Problem statement: Print all the entries verbatim.

Segment Start: Recorded data

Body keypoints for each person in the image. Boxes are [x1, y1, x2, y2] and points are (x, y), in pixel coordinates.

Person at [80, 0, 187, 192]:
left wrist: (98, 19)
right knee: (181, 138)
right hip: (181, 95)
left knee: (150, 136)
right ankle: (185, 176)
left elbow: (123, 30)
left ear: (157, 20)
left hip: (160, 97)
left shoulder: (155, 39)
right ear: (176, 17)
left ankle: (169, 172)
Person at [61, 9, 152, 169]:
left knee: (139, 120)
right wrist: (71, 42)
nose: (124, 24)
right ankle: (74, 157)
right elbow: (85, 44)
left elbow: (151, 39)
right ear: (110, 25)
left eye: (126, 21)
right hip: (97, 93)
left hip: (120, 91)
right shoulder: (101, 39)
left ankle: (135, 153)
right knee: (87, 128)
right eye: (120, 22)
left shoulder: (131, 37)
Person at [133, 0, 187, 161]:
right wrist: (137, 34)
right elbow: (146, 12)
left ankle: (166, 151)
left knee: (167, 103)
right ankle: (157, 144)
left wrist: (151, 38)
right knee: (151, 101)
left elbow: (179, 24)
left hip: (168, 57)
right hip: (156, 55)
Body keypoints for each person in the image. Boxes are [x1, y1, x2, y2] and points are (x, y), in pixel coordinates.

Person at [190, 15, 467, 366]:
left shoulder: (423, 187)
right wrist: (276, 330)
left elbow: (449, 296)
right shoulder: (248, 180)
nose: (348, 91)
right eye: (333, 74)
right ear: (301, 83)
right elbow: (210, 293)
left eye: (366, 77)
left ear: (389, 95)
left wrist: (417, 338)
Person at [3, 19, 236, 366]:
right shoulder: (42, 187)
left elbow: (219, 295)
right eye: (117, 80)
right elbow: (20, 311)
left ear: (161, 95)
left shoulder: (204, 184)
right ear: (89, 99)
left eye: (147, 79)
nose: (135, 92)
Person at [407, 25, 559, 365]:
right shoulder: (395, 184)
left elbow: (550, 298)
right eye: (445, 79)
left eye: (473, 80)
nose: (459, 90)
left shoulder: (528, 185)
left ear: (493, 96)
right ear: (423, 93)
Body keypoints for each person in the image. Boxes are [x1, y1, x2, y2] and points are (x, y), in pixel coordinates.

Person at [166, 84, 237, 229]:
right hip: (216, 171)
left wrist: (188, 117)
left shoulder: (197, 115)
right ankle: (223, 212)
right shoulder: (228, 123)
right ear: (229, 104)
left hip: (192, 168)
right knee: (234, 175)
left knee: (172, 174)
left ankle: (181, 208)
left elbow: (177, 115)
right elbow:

Segment End: Recorded data

Task result:
Body keypoints for each person in the image. Boxes are [x1, y1, x2, y2] and points are (x, y), in pixel coordinates.

Person at [80, 0, 187, 192]:
left wrist: (98, 19)
right knee: (181, 138)
right hip: (181, 95)
left knee: (150, 136)
right ankle: (185, 176)
left elbow: (123, 30)
left ear: (157, 20)
left hip: (160, 97)
left shoulder: (155, 39)
right ear: (176, 17)
left ankle: (169, 172)
Person at [61, 9, 152, 169]:
left knee: (139, 120)
right wrist: (71, 42)
nose: (124, 24)
right ankle: (74, 157)
right elbow: (85, 44)
left elbow: (151, 39)
right ear: (110, 25)
left eye: (126, 21)
right hip: (97, 93)
left hip: (120, 91)
right shoulder: (101, 39)
left ankle: (135, 153)
right knee: (87, 128)
right eye: (120, 22)
left shoulder: (131, 37)
Person at [133, 0, 187, 161]:
right wrist: (137, 34)
right elbow: (146, 12)
left ankle: (166, 151)
left knee: (167, 103)
right ankle: (157, 144)
left wrist: (151, 38)
right knee: (151, 101)
left elbow: (179, 24)
left hip: (168, 57)
right hip: (156, 55)
Body keypoints for each person in the image. Boxes are [x1, y1, x2, y2] and points are (x, y), in pixel coordinates.

Person at [190, 15, 467, 366]:
left shoulder: (423, 187)
right wrist: (276, 330)
left elbow: (449, 296)
right shoulder: (248, 180)
nose: (348, 91)
right eye: (333, 74)
right ear: (301, 83)
right elbow: (210, 293)
left eye: (366, 77)
left ear: (389, 95)
left wrist: (417, 338)
Person at [3, 19, 236, 366]:
right shoulder: (42, 187)
left elbow: (219, 295)
right eye: (117, 80)
right elbow: (20, 311)
left ear: (161, 95)
left shoulder: (204, 184)
right ear: (89, 99)
left eye: (147, 79)
nose: (135, 92)
Person at [407, 25, 559, 365]:
right shoulder: (395, 184)
left elbow: (550, 298)
right eye: (445, 79)
left eye: (473, 80)
nose: (459, 90)
left shoulder: (528, 185)
left ear: (493, 96)
right ear: (423, 93)
Body keypoints for each person in the image. Boxes are [x1, y1, x2, y2] and points are (x, y), in pixel coordinates.

Person at [166, 84, 237, 229]:
right hip: (216, 171)
left wrist: (188, 117)
left shoulder: (197, 115)
right ankle: (223, 212)
right shoulder: (228, 123)
right ear: (229, 104)
left hip: (192, 168)
right knee: (234, 175)
left knee: (172, 174)
left ankle: (181, 208)
left elbow: (177, 115)
right elbow:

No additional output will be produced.